More than 1,100 people, some as young as 7 years old, signed up for Monday’s protests. Activists again took over California Congresswoman Nancy Pelosi’s office—Pelosi is the presumptive House Speaker for the next Congress—as well as other Democratic congressional leaders. Speeches, songs, and cheers echoed up and down the hallways of Capitol Hill as members delivered letters to their representatives urging them to address the most pressing problem facing their generation. Activists also unfurled a 40-foot banner in front of Pelosi’s office reading “Green New Deal,” putting their ask front and center in big block letters. Capitol police showed up and began arresting protesters shortly thereafter.
The protests have already delivered results. Representative Jim McGovern, the incoming chair of the House Rules Committee, addressed protesters outside his office telling them he supports the Green New Deal, adding to the more than 20 current or incoming members of Congress who have voiced their support thus far.
The Green New Deal is a set of policy proposals driven by the science in the latest Intergovernmental Panel on Climate Change report that shows the world needs to slash emissions 45 percent by 2030 and get to net zero by mid-century or risk warming more than 1.5 degrees Celsius. If that happens, small islands will be swallowed by the sea and millions will be conscripted to a life of poverty amid worsening weather.
The protests were organized by the Sunrise Movement, a group of youth activists who have pushed to get fossil fuel money out of politics and advocated for the Green New Deal. In November, New York Representative-elect Alexandria Ocasio-Cortez, who is leading the Green New Deal effort in the new Congress that starts in January, joined them in Pelosi’s office to push for a House select committee to help create a Green New Deal.
“The reason we’re planning this [action] right now is the Congress sets the agenda for 2019 before they go home for holiday recess,” Stephen O’Hanlon, the interim communications director for the Sunrise Movement, told Earther. “We have a handful of days to get the select committee on a Green New Deal on the agenda for 2019. We’ve been growing momentum for weeks.”
The continued pressure coupled with the increasingly clear science of how fast we have to wind down carbon emissions to stave off further environmental catastrophe has added urgency to crafting a Green New Deal. While support has swelled for a Green New Deal, some entrenched members on key committees have fought against the select committee or not endorsed the Green New Deal, which is odd for a party that has members who by and large accept climate science.
“We need the real solution to the climate crisis as mandated by science and justice,” Varshini Prakash, the Sunrise Movement’s co-founder, said in a speech in Pelosi’s office on Monday.
The Green New Deal itself is aspirational with tenets like getting to 100 percent renewable energy and a just transition for people who work in fossil fuel-based industries like coal mining and transportation.

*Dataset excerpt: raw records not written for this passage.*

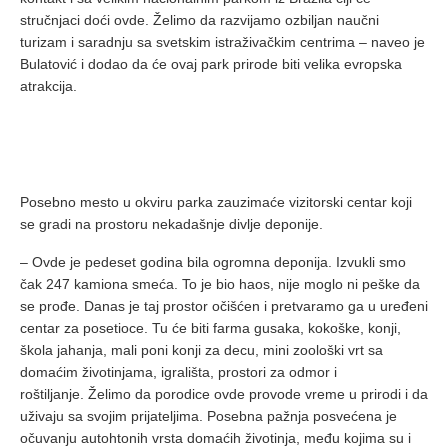
stručnjaci doći ovde. Želimo da razvijamo ozbiljan naučni
turizam i saradnju sa svetskim istraživačkim centrima – naveo je
Bulatović i dodao da će ovaj park prirode biti velika evropska
atrakcija.
Posebno mesto u okviru parka zauzimaće vizitorski centar koji
se gradi na prostoru nekadašnje divlje deponije.
– Ovde je pedeset godina bila ogromna deponija. Izvukli smo
čak 247 kamiona smeća. To je bio haos, nije moglo ni peške da
se prođe. Danas je taj prostor očišćen i pretvaramo ga u uređeni
centar za posetioce. Tu će biti farma gusaka, kokoške, konji,
škola jahanja, mali poni konji za decu, mini zoološki vrt sa
domaćim životinjama, igrališta, prostori za odmor i
roštiljanje. Želimo da porodice ovde provode vreme u prirodi i da
uživaju sa svojim prijateljima. Posebna pažnja posvećena je
očuvanju autohtonih vrsta domaćih životinja, među kojima su i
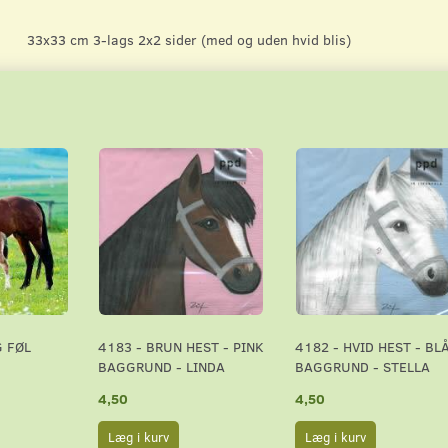
33x33 cm 3-lags 2x2 sider (med og uden hvid blis)
G FØL
4183 - BRUN HEST - PINK
4182 - HVID HEST - BL
BAGGRUND - LINDA
BAGGRUND - STELLA
4,50
4,50
Læg i kurv
Læg i kurv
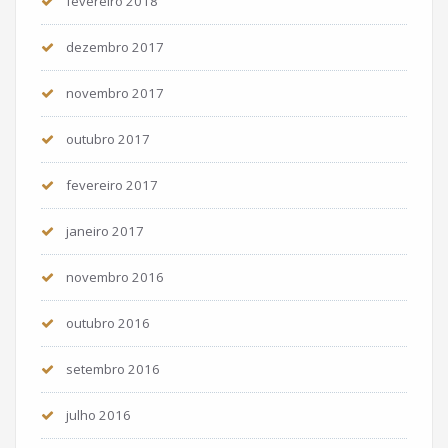
fevereiro 2018
dezembro 2017
novembro 2017
outubro 2017
fevereiro 2017
janeiro 2017
novembro 2016
outubro 2016
setembro 2016
julho 2016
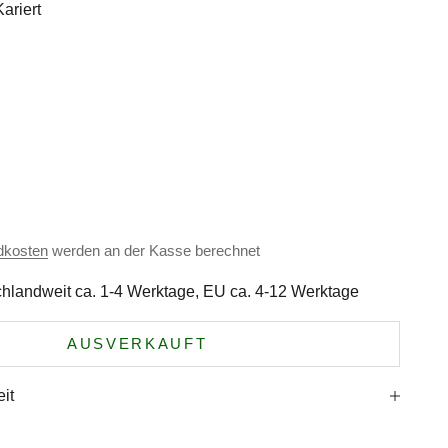
ariert
dkosten
werden an der Kasse berechnet
hlandweit ca. 1-4 Werktage, EU ca. 4-12 Werktage
AUSVERKAUFT
it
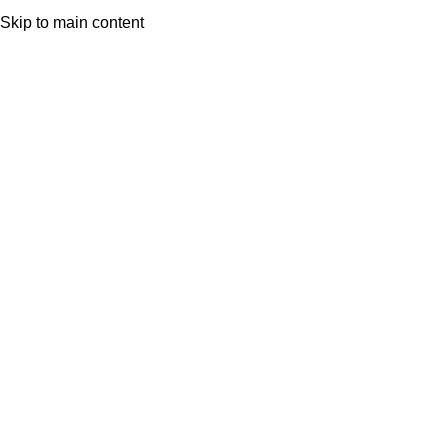
nicio
Ver Colección
Skip to main content
Click to enlarge
Productos relacionados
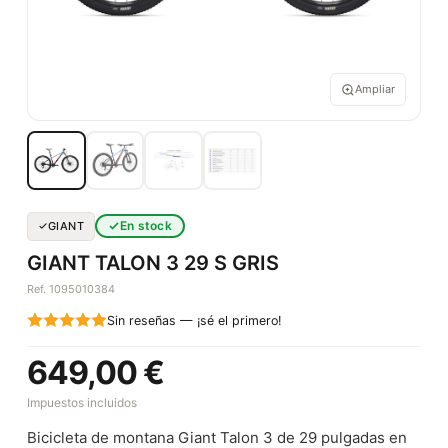
Ampliar
En stock
GIANT
GIANT TALON 3 29 S GRIS
Ref. 1095010384
Sin reseñas — ¡sé el primero!
649,00 €
Impuestos incluidos
Bicicleta de montana Giant Talon 3 de 29 pulgadas en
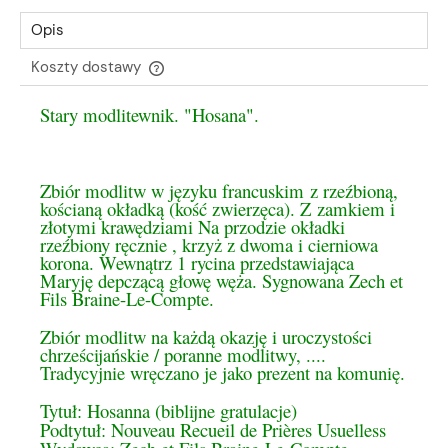
Opis
Koszty dostawy
Cena nie zawiera ewentualnych kosztów płatności
Stary modlitewnik. "Hosana".
Zbiór modlitw w języku francuskim
z rzeźbioną,
kościaną okładką (kość zwierzęca). Z
zamkiem i
złotymi krawędziami Na przodzie okładki
rzeźbiony ręcznie , krzyż z dwoma i cierniowa
korona. Wewnątrz 1 rycina przedstawiająca
Maryję depczącą głowę węża. Sygnowana Zech et
Fils Braine-Le-Compte.
Zbiór modlitw na każdą okazję i uroczystości
chrześcijańskie / poranne modlitwy, ....
Tradycyjnie wręczano je jako prezent na komunię.
Tytuł: Hosanna (biblijne gratulacje)

Podtytuł: Nouveau Recueil de Prières Usuelless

But the policies of how to achieve those goals need to be hammered out, and Ocasio-Cortez and the Sunrise Movement argue that the best way to do that is a select committee and that doing so will give Democrats a clear roadmap for how to proceed if they take back the White House in 2020 or beyond.
A recent NPR poll shows that climate change is now the second-biggest priority Democrats want to see addressed by the new Congress. Polling by Data for Progress also shows most Americans back the Green New Dealand its various components. Now groups like the Sunrise Movement appeared ready to keep reminding members of Congress about it.